§ **Supplied material**

>>>>

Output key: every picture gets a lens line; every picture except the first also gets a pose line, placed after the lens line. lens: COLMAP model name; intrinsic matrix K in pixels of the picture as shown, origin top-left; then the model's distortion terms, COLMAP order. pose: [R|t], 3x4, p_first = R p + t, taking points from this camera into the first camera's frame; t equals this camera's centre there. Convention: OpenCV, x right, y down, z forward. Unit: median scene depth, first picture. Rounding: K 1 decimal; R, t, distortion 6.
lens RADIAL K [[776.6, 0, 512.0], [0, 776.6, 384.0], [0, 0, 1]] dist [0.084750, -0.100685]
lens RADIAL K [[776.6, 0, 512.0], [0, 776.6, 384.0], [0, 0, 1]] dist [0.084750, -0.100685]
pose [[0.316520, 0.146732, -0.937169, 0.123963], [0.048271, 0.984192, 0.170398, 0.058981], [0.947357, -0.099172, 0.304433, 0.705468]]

<<<<

§ **Exercise aim**
The whole listing is needed again, word for word.

§ **Written answer**
Output key: every picture gets a lens line; every picture except the first also gets a pose line, placed after the lens line. lens: COLMAP model name; intrinsic matrix K in pixels of the picture as shown, origin top-left; then the model's distortion terms, COLMAP order. pose: [R|t], 3x4, p_first = R p + t, taking points from this camera into the first camera's frame; t equals this camera's centre there. Convention: OpenCV, x right, y down, z forward. Unit: median scene depth, first picture. Rounding: K 1 decimal; R, t, distortion 6.
lens RADIAL K [[776.6, 0, 512.0], [0, 776.6, 384.0], [0, 0, 1]] dist [0.084750, -0.100685]
lens RADIAL K [[776.6, 0, 512.0], [0, 776.6, 384.0], [0, 0, 1]] dist [0.084750, -0.100685]
pose [[0.316520, 0.146732, -0.937169, 0.123963], [0.048271, 0.984192, 0.170398, 0.058981], [0.947357, -0.099172, 0.304433, 0.705468]]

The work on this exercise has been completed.